The Poker Shrink, Vol 43 -- Anecdotal Evidence

June 01, 2007
Dr. Tim Lavalli
Anecdotal evidence is information you obtain from a subjective report, an observation, or some kind of example that may or may not be reliable. In addition, anecdotal evidence is not scientifically valid or representative of testable facts.

Let's take a look at a real-world (non-poker) example to illustrate anecdotal evidence. A lady claims her arthritis pain went away completely because she wore copper bracelets on her ankles and wrists. A medical doctor and research scientist will tell you that there is absolutely no scientific studies that show copper bracelets, copper pennies or copperheads relieve arthritic symptoms. The lady could be in remission, or she may have changed her diet, or this
Bodog
might just be a placebo effect. The 'evidence' that the copper bracelet helped her medical problem is anecdotal, without basis in scientific fact, meaning evidence obtained under rigid and specific test conditions. However, the lady no longer is in pain.
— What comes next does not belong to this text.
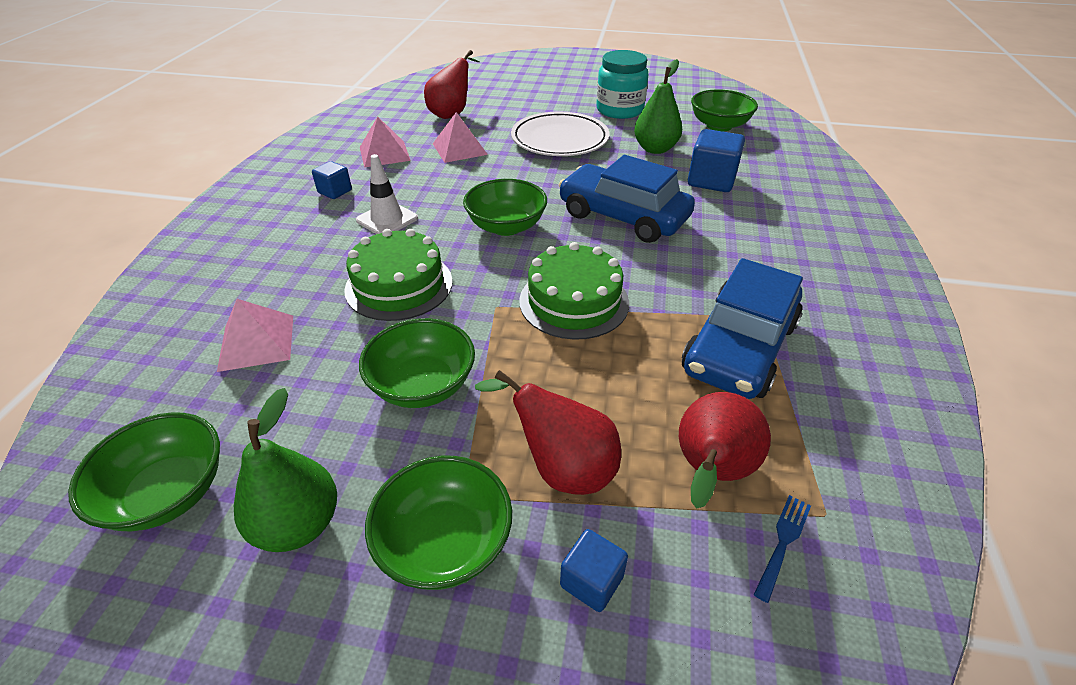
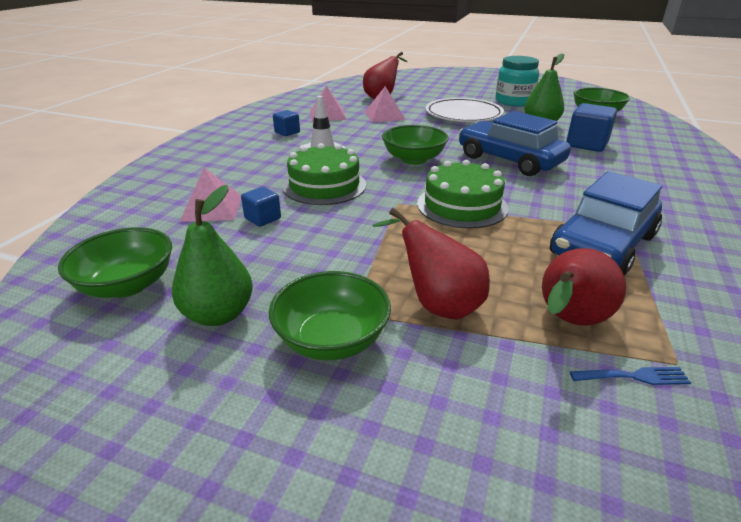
camera: 10 degrees right, 10 degrees down
(423, 385) = (332, 243): green bowl -> none
(591, 581) = (453, 380): blue cube -> blue cube (263, 218)
(783, 542) = (634, 376): blue fork -> blue fork turned 45 degrees clockwise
Now some poker reports relying on anecdotal evidence:

"I busted out of the tournament with pocket Jacks, I always lose with Jacks."

"The continuation bet is the most over-used move in poker."

"I can never get my Aces to stand up when it really counts."

Notice that these statements tend to contain words like: 'always,' 'most' and 'never.' We all know that players making such statements are simply launching into a bad beat story. We know the odds; we know that AK is a very good starting hand but…. We know, we know, we know. However, we also tend to rely on anecdotal evidence when it comes to our game, our bad beats and the suckouts that take us out of the tournament.

These statements also tend to contain words such as 'our' or 'us.' You see, humans (that would be 'us') tend to be more objective when things happen to others and more subjective when they happen to us. Makes sense; we are the 'subject' of the event when it happens to us and we tend to not be objective towards bad stuff happening to us. By the way, this works the opposite way, too. If you win with QTo several times in a tournament, you will be more likely to play QTo later in that same event (remember Robert Varkonyi in 2002).

So what's the problem? We all know that no one really loses all the time with pocket Jacks and we know that AQo is not a worse hand than 72o, because we know that people muck the 72o and play the AQ, which is why you lose more with AQ than 72. Here is what is wrong with relying in any way on anecdotal evidence. The game of poker has certain objective elements — 52 cards, number of outs to the flush, odds on the double gut-buster draw — and it has certain subjective elements — reads on other players, aggressive or loose opponents, table image. If you allow subjective assessments to creep into the objective portions of the game, you simply make your decisions less reliable and therefore less profitable.

There are already lots of subjective judgments for you to make in a hand of poker. Why convert other portions of the game, where you have good, reliable, objective information, to the less solid subjective realm? Anecdotal evidence proves nothing. Should you rely on it? Sure, when it's reads or tells or the 'dumb luck factor' of the donkey in seat four. But when you have good solid facts to back up your play they should be tempered by the subjective information not transformed into some poker mythology.

Great poker players use all of their skills to make the big decisions but they seldom rely on a hunch or a rabbit's foot. It may look that way on television, but day after day at the tables, good solid factual evidence wins the cash time after time after time.

Except when I get Jack-Dewey suited — that's my lucky hand.